Las tendencias 2025 de diseño de interiores reflejan cómo vivimos, qué valoramos y cómo nos relacionamos con nuestro entorno. En una entrevista reciente, la especialista en lujo, Melissa Lacayo, conversó con Melissa Araya, fundadora de Na Lakalú, sobre cómo el diseño costarricense continúa evolucionando su filosofía para el hogar contemporáneo de lujo.
ENTREVISTA: Curvas, texturas y atmósfera en su hogar
Un hogar con significado: el cambio postpandemia
La pausa global durante la pandemia generó una nueva intimidad con nuestros hogares. Con un cambio masivo en las rutinas y un enfoque hacia el interior, muchos comenzaron a ver sus espacios como refugios y reflejos de su vida interior y su identidad.
Este cambio se convirtió en una fuerza orientadora para el diseño de interiores en los años siguientes. Marcas como Na Lakalú han adoptado la visión del hogar como santuario: un espacio profundamente personal y cargado de significado emocional. Esto ha dado paso a un alejamiento del minimalismo rígido y del lujo impersonal, en favor de interiores que transmiten calidez, intención y un toque humano.
Para los propietarios, esto significa invertir en piezas que no solo sean funcionales o elegantes, sino que también cuenten una historia y transmitan una sensación de calma y pertenencia.
El auge de las formas orgánicas
Uno de los cambios más visibles y sensoriales en el diseño contemporáneo es el regreso generalizado de las curvas y las siluetas orgánicas. En el trabajo de Na Lakalú, esto no es una tendencia pasajera, sino una respuesta auténtica a cómo las personas buscan sentirse en sus espacios.
Los bordes se suavizan. Las líneas rectas ceden ante formas fluidas que se perciben más naturales, acogedoras y relajadas. Las mesas de comedor van más allá del rectángulo tradicional y adoptan formas ovaladas o contornos libres. Los sofás envuelven las estancias con un movimiento suave. Incluso las bases de mesas y consolas evocan la curvatura de los ríos o la inclinación de una montaña.

Esta estética es toda una experiencia. Las formas orgánicas invitan al movimiento, la conversación y la comodidad. Generan continuidad visual y disminuyen la rigidez que suele asociarse con interiores formales. Especialmente en entornos naturales como los de Costa Rica, estas formas resultan intuitivamente adecuadas.

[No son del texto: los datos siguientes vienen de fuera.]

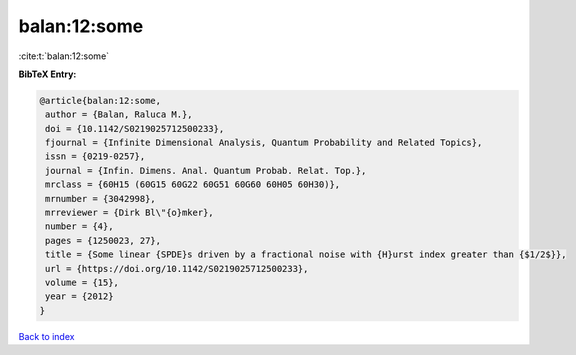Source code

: balan:12:some
=============

:cite:t:`balan:12:some`

**BibTeX Entry:**

.. code-block:: bibtex

   @article{balan:12:some,
    author = {Balan, Raluca M.},
    doi = {10.1142/S0219025712500233},
    fjournal = {Infinite Dimensional Analysis, Quantum Probability and Related Topics},
    issn = {0219-0257},
    journal = {Infin. Dimens. Anal. Quantum Probab. Relat. Top.},
    mrclass = {60H15 (60G15 60G22 60G51 60G60 60H05 60H30)},
    mrnumber = {3042998},
    mrreviewer = {Dirk Bl\"{o}mker},
    number = {4},
    pages = {1250023, 27},
    title = {Some linear {SPDE}s driven by a fractional noise with {H}urst index greater than {$1/2$}},
    url = {https://doi.org/10.1142/S0219025712500233},
    volume = {15},
    year = {2012}
   }

`Back to index <../By-Cite-Keys.rst>`_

Además, se alinean con una conversación global más amplia en torno al diseño biofílico. Este reconoce el poder restaurador de los entornos inspirados en la naturaleza. Al incorporar formas orgánicas, se refuerza la conexión con la tierra, con el cuerpo y con un ritmo de vida que cada vez más propietarios buscan cultivar.
Materiales con propósito
Si la forma es el lenguaje, el material es la textura del mensaje. Hoy en día, las piezas de diseño interior incorporan desde madera, cuero y concreto hasta vidrio artesanal e industrial, fibra de vidrio e incluso travertino. Estos materiales se eligen para enriquecer tanto la historia como la funcionalidad de cada elemento.


El resultado es una colección de objetos capaces de adaptarse a distintos entornos, pero siempre arraigados en la autenticidad. Para el cliente, esto abre la posibilidad de construir un hogar que se perciba como lujoso no por seguir tendencias. En cambio, por estar concebido con integridad, profundidad y una sensibilidad que comprende cómo las texturas, los tonos y la tactilidad moldean la experiencia emocional del espacio. La posibilidad de elegir materiales únicos para cada elemento del hogar pone en evidencia ese sentido de exclusividad.